▶ _READING PASSAGE_:

<<<<

Tax Deduction on Payments to Non-Residents: FBR Guidelines for Tax Year 2026

FBR - Taxation

Are you making payments to non-residents for business contracts, services, or investments? Understanding Section 152 of the Income Tax Ordinance, 2001 is crucial to comply with Federal Board of Revenue (FBR) regulations for tax year 2026.

Tax deduction at source (TDS) on non-resident payments ensures that Pakistan collects tax at the point of payment and prevents tax evasion.

📌 Who Needs to Deduct Tax at Source?

Section 152 applies to a variety of payments made to non-residents, including:

1. Royalties or fees for technical services

2. Payments for contracts, construction, installation, and supervisory services

3. Advertisement services via TV, satellite, or foreign media

4. Insurance or reinsurance premiums

5. Capital gains on debt securities, government securities, and sukuks

6. Payments via banking companies and exchange companies for cross-border services

🧾 Key Provisions of Section 152

1. Royalty and Technical Services (Sub-section 1)

• Tax must be deducted at the rate specified in Division IV, Part I of the First Schedule from gross payments.

2. Payments for Construction and Services (Sub-section 1A)

• Deduct TDS for full or partial payments, including advance payments, on:

o Construction, assembly, or installation projects

o Supervisory or related services

o Advertisement services on T.V. Satellite Channels

• Rate: Division II, Part III of the First Schedule

3. Insurance and Reinsurance Premiums (Sub-section 1AA)

• Deduct tax from gross payment at Division II, Part III rates.

4. Foreign Advertisement Services (Sub-section 1AAA)

• TDS applies to payments to non-resident media persons relaying from outside Pakistan.

• Tax treated as minimum tax for the non-resident.

5. Foreign Produced Commercials on TV (Sub-section 1BA)

• Deduct 20% final tax on gross payments for advertisements.

6. Offshore Digital Services (Sub-section 1C)

• Banking or financial institutions remitting fees abroad must deduct tax as per Division IV, Part I.

• Exemption: If Digital Presence Proceeds Tax is already collected.

7. Capital Gains on Securities (Sub-sections 1D & 1DA)

• Applies to Special Convertible Rupee Accounts (SCRA), FCVA, or NRVA accounts.

• Deduct tax on capital gains from debt instruments, government securities, and treasury bills.

>>>>

(Saved entries)

<<<<

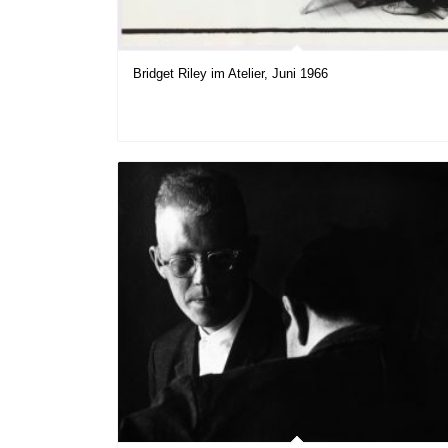
Bridget Riley im Atelier, Juni 1966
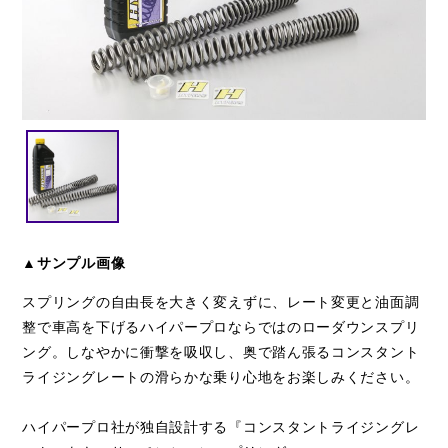
閉じる
▲サンプル画像
スプリングの自由長を大きく変えずに、レート変更と油面調
整で車高を下げるハイパープロならではのローダウンスプリ
ング。しなやかに衝撃を吸収し、奥で踏ん張るコンスタント
ライジングレートの滑らかな乗り心地をお楽しみください。
ハイパープロ社が独自設計する『コンスタントライジングレ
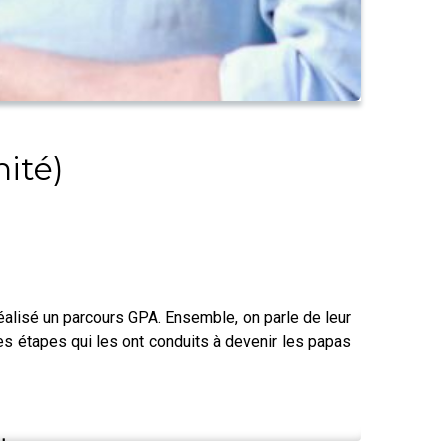
nité)
réalisé un parcours GPA. Ensemble, on parle de leur
tes étapes qui les ont conduits à devenir les papas
!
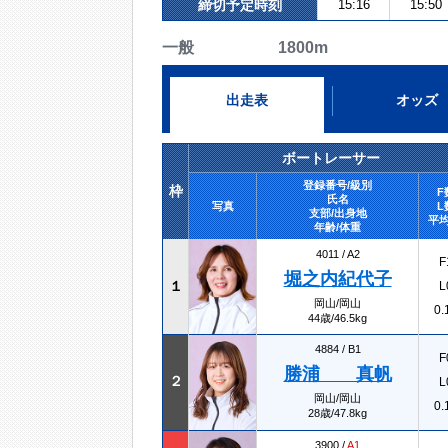
締切予定時刻
15:16
15:50
一般 1800m
出走表
オッズ
ボートレーサー
登録番号/級別
枠
F
氏名
写真
L
支部/出身地
平均
年齢/体重
4011 /
A2
F
堀之内紀代子
１
L
岡山/岡山
0.
44歳/46.5kg
4884 /
B1
F
勝浦 真帆
２
L
岡山/岡山
0.
28歳/47.8kg
3900 /
A1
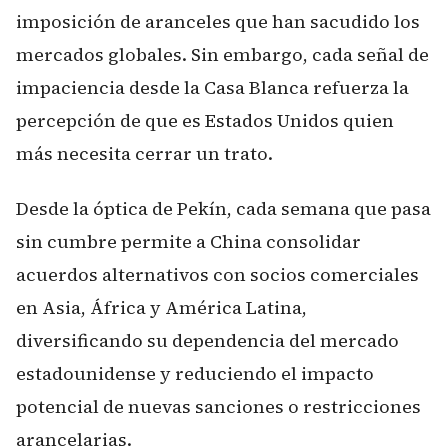
imposición de aranceles que han sacudido los
mercados globales. Sin embargo, cada señal de
impaciencia desde la Casa Blanca refuerza la
percepción de que es Estados Unidos quien
más necesita cerrar un trato.
Desde la óptica de Pekín, cada semana que pasa
sin cumbre permite a China consolidar
acuerdos alternativos con socios comerciales
en Asia, África y América Latina,
diversificando su dependencia del mercado
estadounidense y reduciendo el impacto
potencial de nuevas sanciones o restricciones
arancelarias.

>>>>

▶ _APPLY WHAT YOU READ_:
1 - Decide whether each statement agrees with the FBR guide on non-resident payments: (a) foreign-produced TV commercials carry a 20% final tax on gross payments; (b) banks sending offshore digital service fees abroad must deduct tax even when Digital Presence Proceeds Tax has already been collected; (c) tax on royalties and technical service fees is deducted at the rate in Division II, Part III of the First Schedule. Answer yes or no for each, and quote the words from the guide that decide it.
2 - Reproduce the FBR guide on non-resident payments word for word, from "FBR - Taxation" up to and including "tax year 2026.".
3 - Write the next part of the FBR guide on non-resident payments, picking up after its last sentence.

▶ _EXPECTED OUTPUTS_:
1 -
(a) Yes: "Deduct 20% final tax on gross payments for advertisements."
(b) No: "Exemption: If Digital Presence Proceeds Tax is already collected."
(c) No: "Tax must be deducted at the rate specified in Division IV, Part I of the First Schedule from gross payments."

2 -
FBR - Taxation

Are you making payments to non-residents for business contracts, services, or investments? Understanding Section 152 of the Income Tax Ordinance, 2001 is crucial to comply with Federal Board of Revenue (FBR) regulations for tax year 2026.

3 -
• Short-term holdings (<6 months) may be taxed at higher rates.

8. Sukuk Returns (Sub-section 1DB)

• Deduct tax from returns on investment in sukuks for non-resident investors.

9. Cross-Border Remittances (Sub-sections 1DC & 1DD)

• Exchange companies and banking companies facilitating international transfers, card networks, and gateways must deduct tax on service charges or commissions.

• Deduction is final tax for the non-resident.

Minimum & Final Tax Rules

• Tax deducted under specific subsections (1A, 1AA, 1AAA, 1D, 1DA, 1DB, 1DC, 1DD) is final tax.

• Other payments may be minimum tax, with exceptions for manufacturers or approved cases.

📝 Filing and Approvals

• Prior approval from the Commissioner allows payments without deduction or at reduced rates.

• Non-resident representatives must file a declaration with the Commissioner before payment.

• Reduced rates cannot exceed 80% of the standard rate.

• Payments part of a cohesive business operation may be taxed at 20% of the calculated tax.

📌 Exemptions

Certain payments do not require TDS, such as:

1. Imports where title passes outside Pakistan (with proper documentation)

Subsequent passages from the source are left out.